ステップ1は「あるべき姿を設定する」。私は、現場に入ったらまず最初に、社員みなが目指す組織像を明確にします。ビジネスが成長軌道にある、メンバー全員が同じ目標に向かって団結しているなど、「こうあってほしい」という理想像は誰もが持っているもの。この理想像をすくい上げるため、私は上司から部下まで全員参加の「不満大会」を開催しました。
そうすると、「私たちはこんなはずじゃない」という思い、つまり現状への不満やいらだちがどんどん言葉になって出てくるんですね。これは現状と理想のギャップからくるものですから、現状に対する悪口を言っているうちに、自然と理想も見えてくることが多い。この理想こそが「あるべき姿」。そしてその姿を見定めたら、明文化して全員で共有することが重要です。
ステップ2は「必要な人が必要な場所でリーダーシップを持てるようにする」。このステップでは、現状の管理職にはこちらの期待値を明確に伝え、実力があるのに下の職位にいる人には特別プロジェクトを与えて、それぞれが適切なリーダーシップを発揮できる環境を作ります。このステップを経ると、リーダー職だけでなく部下の意欲も上がり、部署ごとの活動もスムーズに行きやすくなります。
オーケストラのように「感動を生む組織」へ
ステップ3は「会社としての戦略を伝える」。これは、こちらはちゃんと先のことも考えているよと示すために行うものです。私は、まずは今年のうちに実現すべき短期目標を伝えて、その後少し業績が落ち着いてきたら中長期計画を発表するようにしています。
ビジネスの現場には、先の流れが見えたほうがモチベーションが上がるタイプの人も少なくありません。こうした人の意欲を低下させないためには、業績安定化からビジネスモデル構築、新ビジネス展開までのプランを「見える化」しておくことが大切です。具体性を伴わない何となくのプランでも、メンバーのモチベーション維持に効果があります。

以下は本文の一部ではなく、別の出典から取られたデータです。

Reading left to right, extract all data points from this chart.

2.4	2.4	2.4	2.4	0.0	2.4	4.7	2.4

そしてステップ4は「プロセスを見直してボトルネック(業務効率などを落としている部分)をなくすこと」。各部署の役割を調べて流れを見直し、必要であればここで初めて人材の配置換えを行います。私はよく、新たなポジションを作って「誰かやらない?」と社内公募します。自ら応募してきた人なら、多少つらいことがあっても頑張ってくれるはず。その「やる気」は、プロジェクトを導くうえで大きな力になると信じています。
組織はオーケストラのようなものです。一人ひとりが一流の演奏家であっても、自分の音だけを聞いて演奏していたのではいい音楽に聞こえません。全員がみなの音を聞いて合わせることで初めてすばらしい音楽になり、感動が生まれるのです。こうした思いから、ビジョンケア カンパニーでは、ジョンソン エンド ジョンソンの「私たちの使命(クレド)」に加えて、自分たちのあるべき姿を明文化し、全員で共有するようにしています。このような形で共有しその精神が理解できていれば、どんな局面でも社員が同じ方向を向いて動けるようになります。

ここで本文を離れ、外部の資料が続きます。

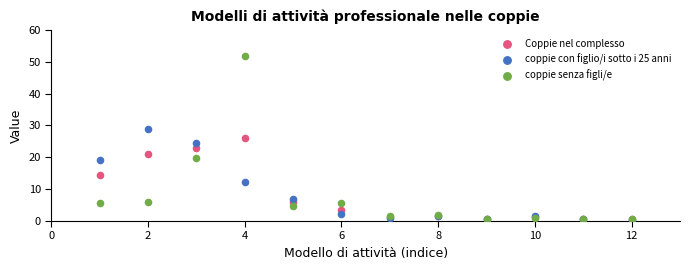

Which series reaches the maximum Y coordinate?

coppie senza figli/e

もし、また事業建て直しを任されたとしても、私は今ご紹介したのと同じ方法で進めるでしょう。ビジネスを成長軌道に戻すには組織改革が不可欠で、それには人のやる気に火をつける工夫が必要。私の役割は着火役です。私にとってはこれがとても楽しくて(笑)、「着火したな」と思えたときは心底うれしい気持ちになります。